Katâde, Enes ibn Mâlik’ten; o da Ubâde ibnu’s- Sâmit (radıyallahü anh)’ten tahdîs etti ki, Peygamber (sallallahü aleyhi ve sellem) şöyle buyurmuştur:
— “Her kim Allah’a kavuşup görmeyi arzu eder severse, Allah da ona kavuşup görmeyi sever. Her kim de Allah ‘a kavuşmaktan hoşlanmazsa, Allah da ona kavuşmaktan hoşlanmaz.”
Âişe yahut Peygamber’in kadınlarından biri:
— (Yâ Rasûlallah!) Bizler ölümden elbette hoşlanmayız! dediler.
Peygamber, kadınlara:
— “Ölüm sizin bildiğiniz gibi değil, lâkin bu şöyledir: Mü ‘mine ölüm hâli gelince, Allah’ın o kuldan hoşnûdluğu, Allah’ın ikram ve ihsanı ile müjdelenir. Bu müjde üzerine artık mü’mine (ölüm gibi) kendisini karşılayacak hâllerden daha sevimli birşey olamaz. O anda mü’min Allah’a kavuşmayı arzu edip ister, Allah da mü’min kuluna kavuşmayı sever. Fakat kâfir öyle değildir: Ona ölüm hâli hazır olduğunda, Allah’ın azâbı ve ukubeti müjdelenir.
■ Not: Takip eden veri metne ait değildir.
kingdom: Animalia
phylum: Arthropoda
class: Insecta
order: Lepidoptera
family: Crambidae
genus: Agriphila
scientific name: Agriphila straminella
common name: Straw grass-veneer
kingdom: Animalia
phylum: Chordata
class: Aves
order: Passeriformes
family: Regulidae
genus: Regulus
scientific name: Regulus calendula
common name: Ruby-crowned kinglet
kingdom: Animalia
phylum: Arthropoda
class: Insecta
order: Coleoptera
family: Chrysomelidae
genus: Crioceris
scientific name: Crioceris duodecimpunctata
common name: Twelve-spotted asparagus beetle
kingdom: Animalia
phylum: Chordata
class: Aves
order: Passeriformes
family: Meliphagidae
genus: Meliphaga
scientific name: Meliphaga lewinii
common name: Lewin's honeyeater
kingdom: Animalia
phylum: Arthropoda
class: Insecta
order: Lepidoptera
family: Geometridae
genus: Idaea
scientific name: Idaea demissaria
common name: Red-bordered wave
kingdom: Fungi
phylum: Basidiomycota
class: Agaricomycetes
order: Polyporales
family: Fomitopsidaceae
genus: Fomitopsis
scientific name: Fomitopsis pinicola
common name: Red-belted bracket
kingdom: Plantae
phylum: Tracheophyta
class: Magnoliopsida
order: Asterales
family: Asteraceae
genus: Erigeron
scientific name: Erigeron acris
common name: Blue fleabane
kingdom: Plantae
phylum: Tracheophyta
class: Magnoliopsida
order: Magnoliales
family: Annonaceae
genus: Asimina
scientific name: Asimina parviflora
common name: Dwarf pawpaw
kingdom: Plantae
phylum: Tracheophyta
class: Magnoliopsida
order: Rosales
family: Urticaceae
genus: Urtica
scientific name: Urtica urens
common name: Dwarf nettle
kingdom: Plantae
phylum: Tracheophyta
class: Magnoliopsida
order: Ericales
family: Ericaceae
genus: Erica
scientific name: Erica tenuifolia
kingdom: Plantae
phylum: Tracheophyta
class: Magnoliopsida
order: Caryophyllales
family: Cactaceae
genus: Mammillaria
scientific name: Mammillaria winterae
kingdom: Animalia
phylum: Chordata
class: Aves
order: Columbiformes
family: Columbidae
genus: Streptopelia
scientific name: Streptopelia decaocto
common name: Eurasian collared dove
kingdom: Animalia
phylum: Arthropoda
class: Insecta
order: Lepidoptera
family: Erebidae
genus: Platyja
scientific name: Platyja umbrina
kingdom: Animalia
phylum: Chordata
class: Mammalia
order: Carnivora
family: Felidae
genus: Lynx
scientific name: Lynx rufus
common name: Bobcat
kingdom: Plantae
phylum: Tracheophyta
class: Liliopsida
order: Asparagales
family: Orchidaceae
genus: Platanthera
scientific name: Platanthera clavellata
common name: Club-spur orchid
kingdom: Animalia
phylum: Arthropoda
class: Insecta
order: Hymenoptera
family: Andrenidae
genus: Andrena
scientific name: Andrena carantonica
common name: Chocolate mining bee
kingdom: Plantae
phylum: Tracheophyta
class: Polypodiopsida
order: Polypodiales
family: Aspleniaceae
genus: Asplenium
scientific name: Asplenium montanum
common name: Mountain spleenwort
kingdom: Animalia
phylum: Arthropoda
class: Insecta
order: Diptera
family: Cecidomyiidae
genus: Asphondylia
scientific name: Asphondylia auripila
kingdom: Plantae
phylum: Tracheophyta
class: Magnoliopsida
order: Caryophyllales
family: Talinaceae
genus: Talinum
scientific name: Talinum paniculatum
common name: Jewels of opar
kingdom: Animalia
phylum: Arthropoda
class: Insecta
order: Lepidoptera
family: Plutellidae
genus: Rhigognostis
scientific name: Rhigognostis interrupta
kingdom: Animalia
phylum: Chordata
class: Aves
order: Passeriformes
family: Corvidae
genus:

O anda kâfire, önündeki ölüm gibi hâllerden daha çirkin bir hâl olamaz. Bu suretle kâfir, Allah’a kavuşmayı fena görür, Allah da onunla buluşmayı çirkin görür.”
Bu hadîsi Ebû Dâvûd Süleyman et-Tayâlisî ile Amr ibnu Merzûk, Şu’be’den kısaltarak rivayet ettiler.